Provided material =
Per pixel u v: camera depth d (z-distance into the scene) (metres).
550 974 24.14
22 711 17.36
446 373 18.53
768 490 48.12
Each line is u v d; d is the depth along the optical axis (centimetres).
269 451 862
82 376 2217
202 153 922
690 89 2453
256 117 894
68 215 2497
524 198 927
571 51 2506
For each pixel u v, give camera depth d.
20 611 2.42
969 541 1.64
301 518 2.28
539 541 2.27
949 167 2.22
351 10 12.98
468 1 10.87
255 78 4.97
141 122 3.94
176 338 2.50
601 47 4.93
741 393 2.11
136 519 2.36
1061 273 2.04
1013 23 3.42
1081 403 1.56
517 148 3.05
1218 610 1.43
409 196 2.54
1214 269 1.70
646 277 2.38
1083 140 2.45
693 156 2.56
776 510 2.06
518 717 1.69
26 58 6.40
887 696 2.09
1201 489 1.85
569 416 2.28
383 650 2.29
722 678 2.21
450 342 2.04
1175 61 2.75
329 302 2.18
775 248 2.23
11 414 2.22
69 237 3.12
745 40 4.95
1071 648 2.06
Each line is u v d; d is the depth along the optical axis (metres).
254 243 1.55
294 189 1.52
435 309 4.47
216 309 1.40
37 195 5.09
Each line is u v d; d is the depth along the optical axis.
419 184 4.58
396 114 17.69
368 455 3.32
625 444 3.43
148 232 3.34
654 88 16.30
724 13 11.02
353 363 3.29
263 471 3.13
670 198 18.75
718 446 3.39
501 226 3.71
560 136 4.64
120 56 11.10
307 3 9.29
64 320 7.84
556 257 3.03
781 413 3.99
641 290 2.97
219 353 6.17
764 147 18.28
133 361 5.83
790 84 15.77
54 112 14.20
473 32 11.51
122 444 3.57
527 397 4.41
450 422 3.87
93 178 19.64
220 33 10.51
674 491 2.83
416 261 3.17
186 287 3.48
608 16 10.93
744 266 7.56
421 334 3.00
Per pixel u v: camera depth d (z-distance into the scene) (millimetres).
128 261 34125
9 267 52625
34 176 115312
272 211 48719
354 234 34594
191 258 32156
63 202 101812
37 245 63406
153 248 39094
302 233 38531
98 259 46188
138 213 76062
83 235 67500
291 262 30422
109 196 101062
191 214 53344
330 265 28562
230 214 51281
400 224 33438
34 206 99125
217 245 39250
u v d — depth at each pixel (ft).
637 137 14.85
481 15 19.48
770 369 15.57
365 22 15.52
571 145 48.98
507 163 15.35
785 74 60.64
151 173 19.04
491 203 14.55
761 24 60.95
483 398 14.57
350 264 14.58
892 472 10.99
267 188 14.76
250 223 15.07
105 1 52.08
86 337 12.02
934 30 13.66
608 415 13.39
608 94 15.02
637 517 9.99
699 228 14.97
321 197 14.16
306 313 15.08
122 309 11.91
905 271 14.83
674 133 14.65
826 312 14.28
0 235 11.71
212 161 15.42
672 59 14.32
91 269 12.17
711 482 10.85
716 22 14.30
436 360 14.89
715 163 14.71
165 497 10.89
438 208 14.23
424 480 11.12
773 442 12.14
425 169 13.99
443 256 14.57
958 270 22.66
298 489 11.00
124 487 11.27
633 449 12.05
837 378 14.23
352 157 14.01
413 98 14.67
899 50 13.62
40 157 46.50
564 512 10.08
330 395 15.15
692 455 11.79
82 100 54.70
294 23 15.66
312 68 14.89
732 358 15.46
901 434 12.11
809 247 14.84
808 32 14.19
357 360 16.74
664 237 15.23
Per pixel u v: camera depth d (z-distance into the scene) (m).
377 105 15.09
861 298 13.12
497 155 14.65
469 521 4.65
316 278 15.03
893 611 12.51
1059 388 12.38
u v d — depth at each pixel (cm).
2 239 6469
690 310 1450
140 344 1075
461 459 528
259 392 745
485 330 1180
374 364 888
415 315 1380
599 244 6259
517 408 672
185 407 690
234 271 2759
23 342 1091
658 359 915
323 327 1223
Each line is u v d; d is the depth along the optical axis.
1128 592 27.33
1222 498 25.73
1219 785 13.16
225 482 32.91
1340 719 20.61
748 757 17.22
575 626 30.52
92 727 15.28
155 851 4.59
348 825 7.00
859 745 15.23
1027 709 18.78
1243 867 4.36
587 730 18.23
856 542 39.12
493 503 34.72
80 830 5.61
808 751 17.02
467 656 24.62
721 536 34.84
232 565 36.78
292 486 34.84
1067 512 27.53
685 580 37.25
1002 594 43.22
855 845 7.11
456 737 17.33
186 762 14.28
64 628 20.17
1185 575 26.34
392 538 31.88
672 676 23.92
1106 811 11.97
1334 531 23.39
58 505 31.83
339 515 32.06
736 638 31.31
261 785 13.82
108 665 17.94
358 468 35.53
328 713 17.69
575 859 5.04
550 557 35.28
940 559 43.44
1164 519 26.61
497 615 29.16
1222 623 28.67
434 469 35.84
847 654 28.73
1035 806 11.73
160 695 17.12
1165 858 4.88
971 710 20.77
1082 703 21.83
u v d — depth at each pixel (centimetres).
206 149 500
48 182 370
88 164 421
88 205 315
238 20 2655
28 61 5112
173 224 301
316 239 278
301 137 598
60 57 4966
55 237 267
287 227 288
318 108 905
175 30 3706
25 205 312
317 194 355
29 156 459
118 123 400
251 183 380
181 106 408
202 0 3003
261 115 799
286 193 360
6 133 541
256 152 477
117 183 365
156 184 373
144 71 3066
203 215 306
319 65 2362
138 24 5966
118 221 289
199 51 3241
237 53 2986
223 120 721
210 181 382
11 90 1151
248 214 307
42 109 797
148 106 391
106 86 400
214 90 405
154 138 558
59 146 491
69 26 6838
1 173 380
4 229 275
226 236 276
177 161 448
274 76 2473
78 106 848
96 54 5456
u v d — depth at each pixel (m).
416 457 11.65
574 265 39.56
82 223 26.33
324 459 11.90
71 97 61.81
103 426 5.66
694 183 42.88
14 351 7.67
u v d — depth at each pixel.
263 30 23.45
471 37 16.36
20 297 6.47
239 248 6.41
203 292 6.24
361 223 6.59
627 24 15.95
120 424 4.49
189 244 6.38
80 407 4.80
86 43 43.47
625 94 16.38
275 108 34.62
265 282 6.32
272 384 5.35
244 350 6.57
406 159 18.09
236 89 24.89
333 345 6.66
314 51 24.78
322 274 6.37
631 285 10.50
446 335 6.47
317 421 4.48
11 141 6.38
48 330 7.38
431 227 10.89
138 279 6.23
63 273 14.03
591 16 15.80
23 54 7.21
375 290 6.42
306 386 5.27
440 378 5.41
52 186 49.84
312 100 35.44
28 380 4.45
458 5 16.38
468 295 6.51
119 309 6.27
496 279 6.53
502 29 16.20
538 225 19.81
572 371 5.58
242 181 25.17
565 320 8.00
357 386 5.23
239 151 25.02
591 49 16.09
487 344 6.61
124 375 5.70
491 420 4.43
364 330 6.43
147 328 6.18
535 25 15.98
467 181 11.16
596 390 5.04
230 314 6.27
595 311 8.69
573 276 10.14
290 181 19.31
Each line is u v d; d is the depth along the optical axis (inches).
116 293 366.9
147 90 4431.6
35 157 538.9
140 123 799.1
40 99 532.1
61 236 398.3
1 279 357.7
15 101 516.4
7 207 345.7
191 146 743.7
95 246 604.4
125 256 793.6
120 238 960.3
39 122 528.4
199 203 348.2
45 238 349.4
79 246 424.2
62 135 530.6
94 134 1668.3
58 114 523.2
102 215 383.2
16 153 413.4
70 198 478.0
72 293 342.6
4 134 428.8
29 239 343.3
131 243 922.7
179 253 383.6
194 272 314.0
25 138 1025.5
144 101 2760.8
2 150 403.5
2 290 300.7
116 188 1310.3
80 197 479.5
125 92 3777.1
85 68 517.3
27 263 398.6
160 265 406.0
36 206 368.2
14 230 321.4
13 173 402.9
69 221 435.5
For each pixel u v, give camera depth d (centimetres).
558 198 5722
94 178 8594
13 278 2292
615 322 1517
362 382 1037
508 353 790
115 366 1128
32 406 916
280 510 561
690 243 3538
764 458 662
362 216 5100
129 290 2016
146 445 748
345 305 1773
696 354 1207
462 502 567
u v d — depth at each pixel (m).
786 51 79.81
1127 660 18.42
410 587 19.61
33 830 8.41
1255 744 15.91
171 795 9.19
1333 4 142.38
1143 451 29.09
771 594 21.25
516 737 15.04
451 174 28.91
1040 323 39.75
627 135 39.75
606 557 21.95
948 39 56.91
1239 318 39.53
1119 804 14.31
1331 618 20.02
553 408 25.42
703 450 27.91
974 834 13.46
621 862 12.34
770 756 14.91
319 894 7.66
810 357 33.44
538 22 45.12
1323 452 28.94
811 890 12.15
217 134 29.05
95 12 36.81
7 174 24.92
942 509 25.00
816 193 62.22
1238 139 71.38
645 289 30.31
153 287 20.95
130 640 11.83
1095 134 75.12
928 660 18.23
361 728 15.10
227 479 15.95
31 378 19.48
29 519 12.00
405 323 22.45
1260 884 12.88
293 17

Brief = Using the material above, gather every line that includes "scene".

The answer =
Per pixel u v: camera depth d (z-distance into the scene) (metres).
Per pixel u v: camera depth d (z-distance into the scene) (millimetres).
Per pixel u v: camera depth d (z-distance into the scene) (m).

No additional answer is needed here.